Such a shielding 3c retractable by movable fins <NUM> can generally be used to increase or decrease the effective size of shielding 3c to provide the advantages mentioned above with respect to <FIG>, that is also in an embodiment such as shown in <FIG>. In addition, a variable or modifiable shielding structure 3c can be used to alter the angular acceptance range of the shielding <NUM>, e.g. by changing the distance between some or all fins <NUM> or changing their positioning angle (e.g. slightly tilting them towards the sphere's surface).

<FIG> depicts an alternative to the embodiments shown in <FIG> with discrete fins <NUM>, <NUM>. In the example, a shielding structure 3f limiting the angular acceptance range is embodied as a structured film, foil, or thin sheet with a forming die, lying around sphere <NUM>. Such a film 3f is for example arranged as a hollow cylinder with its axis coaxial to the north-south axis <NUM> of sphere <NUM>, as shown in <FIG>.

<FIG> illustrate another example of a shielding against direct ambient light.

As shown in side-view figure 7a, the exemplary shielding is embodied as a reflective coating 3d on sphere <NUM>. The coating 3d covers in the figure 7a the complete sphere <NUM>, however, as an alternative the coating 3d functions only as a side shielding and extends only about the equator of sphere <NUM> e.g. half the diameter to north and south pole or asymmetrically up to <NUM>° latitude to north and <NUM>° latitude south. Such a coating is as another option not applied to the surface of the sphere <NUM> but to the inner surface of a hollow shielding structure such as shielding 3a shown in <FIG>.

Or as another alternative, the coating 3d has a reflectivity of (substantially) <NUM>% and accordingly covers only one hemisphere (the "back" hemisphere) or part of it (see also <FIG>). Thus, such a shielding 3d, for example embodied as a metal coating (e.g. aluminium, copper) blocks all light from "behind" sphere <NUM>.

However, as said and indicated in the example, the coating 3d preferably runs about the whole surface of the sphere <NUM> (which has the advantage that the orientation of the sphere <NUM> towards the geodetic instrument is of no importance which facilitates handling by an operator or enables targeting of retroreflector <NUM> from any direction) and has reflectivity in between <NUM>% and <NUM>%, for example <NUM>%. Thus, as schematically indicated, by this "semi"-reflective coating part of incoming surveying beam <NUM> is reflected at the surface (light arrow <NUM>) which means a higher loss by specular reflection than without coating 3d but the part of surveying light 10i which has entered sphere <NUM> and is reflected at its back side is increased compared to a "naked" sphere as shown e.g. in <FIG>, resulting in the end a higher yield and a higher SNR as more ambient direct light is blocked than without shielding 3d.

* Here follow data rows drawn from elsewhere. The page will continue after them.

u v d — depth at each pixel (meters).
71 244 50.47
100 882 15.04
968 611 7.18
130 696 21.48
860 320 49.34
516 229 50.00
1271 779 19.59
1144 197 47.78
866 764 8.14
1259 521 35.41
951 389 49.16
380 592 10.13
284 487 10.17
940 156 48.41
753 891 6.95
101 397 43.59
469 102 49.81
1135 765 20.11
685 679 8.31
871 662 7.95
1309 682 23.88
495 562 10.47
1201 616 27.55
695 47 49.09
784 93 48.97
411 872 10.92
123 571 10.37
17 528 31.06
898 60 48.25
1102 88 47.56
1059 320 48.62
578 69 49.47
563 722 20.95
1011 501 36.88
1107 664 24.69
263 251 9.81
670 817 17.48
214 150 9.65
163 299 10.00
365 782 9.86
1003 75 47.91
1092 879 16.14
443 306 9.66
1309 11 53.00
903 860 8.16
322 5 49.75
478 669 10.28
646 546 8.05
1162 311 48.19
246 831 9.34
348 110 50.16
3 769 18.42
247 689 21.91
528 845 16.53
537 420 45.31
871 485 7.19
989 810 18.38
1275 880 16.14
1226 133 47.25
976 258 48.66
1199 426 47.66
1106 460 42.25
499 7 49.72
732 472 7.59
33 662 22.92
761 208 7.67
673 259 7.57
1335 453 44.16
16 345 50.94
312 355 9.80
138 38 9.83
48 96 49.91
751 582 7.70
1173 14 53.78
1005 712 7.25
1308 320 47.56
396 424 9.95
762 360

<FIG> shows that best margin is obtained for a reflectivity of coating 3d of <NUM>%. Said otherwise, maximum measurement signal strength is obtained at surface reflectance R=<NUM>% at which the retro-reflection is <NUM>% stronger and a sun focus spot (transmission of direct ambient light) is reduced by <NUM>% for a total of 3x better signal to disturbance ratio. At R = <NUM>%, the specular and transmission coefficients are equal, so an ideal surface reflectance of coating 3d could be in the range <NUM>% - <NUM>%. Such a partly reflective shielding 3d is beneficial in that it increases the retro-reflection strength and at the same time reduces the transmitted ambient light.

<FIG> illustrate an embodiment of a retroreflector <NUM> wherein the sphere <NUM> has a <NUM>% reflective coating 3e as shielding. Due to the reflective coating, incoming surveying light <NUM> can enter sphere <NUM> unhindered by the shielding and is reflected at its back side with a higher degree compared to a "naked" sphere as beam <NUM> whereby ambient light from the back is blocked. The shielding 3e, e.g. a metal coating, is fixedly attached to sphere <NUM>.

The sphere <NUM> itself is mounted to a pole <NUM>. In the example, the sphere <NUM> is mounted at an interface 19a of pole <NUM> in such a way, that it is rotatable about two axes. That is, yaw and pitch angle of sphere <NUM> can be changed as is illustrated by the two different poses in <FIG>. Preferably, the sphere <NUM> can be rotated by a drive unit, e.g. integrated in interface 19a, for instance a piezoelectric drive as described with respect to <FIG>.

<FIG> is a cross sectional view of retroreflector <NUM> with sphere <NUM> and ferromagnetic metal coating 3e. The sphere <NUM> is mounted on pole interface 19a. The interface 19a comprises a piezoelectric cylinder <NUM> with three zones of electrodes (not shown) whereby the sphere <NUM> lies with its coating 3e on the cylinder <NUM> with friction pads in between them (not depicted). Due to the presence of a permanent magnet <NUM> in the middle, by accordingly controlling the electrodes, the sphere <NUM> can be rotated -as shown in <FIG>- by force exertion onto ferromagnetic coating 3e attached to sphere <NUM>.

As an alternative drive (not shown), the retroreflector comprises a spherical ultrasonic motor. Such an exemplary spherical ultrasonic motor comprises an actuator driven by mechanical vibration in an ultrasonic field. The ultrasonic motor comprises a rotor and a stator, and piezoelectric elements are attached to a metal elastic body in the stator. According to the driving principle of the ultrasonic motor, it can be driven by the contact between the stator vibration surface and the part of the rotor, so rotational motion can be realized by simple mechanism.

As an alternative to said coatings, the shielding comprises as a filtering coating. Preferably, the shielding comprises a band-pass filter centered at the wavelength of the surveying light. For example, the shielding is embodied as layer of red "paint" or foil on the surface of sphere <NUM>.

Claim 1:
Surveying spherical retroreflector (<NUM>) for retroreflection of incoming surveying light (<NUM>), the retroreflector (<NUM>) comprising a transparent, retroreflective sphere (<NUM>, <NUM>') with a defined equatorial plane, and the retroreflector (<NUM>) further comprising a light shielding (<NUM>, 3a-3f) designed as shielding of the sphere (<NUM>, <NUM>') against direct ambient irradiation (<NUM>), in particular solar irradiation.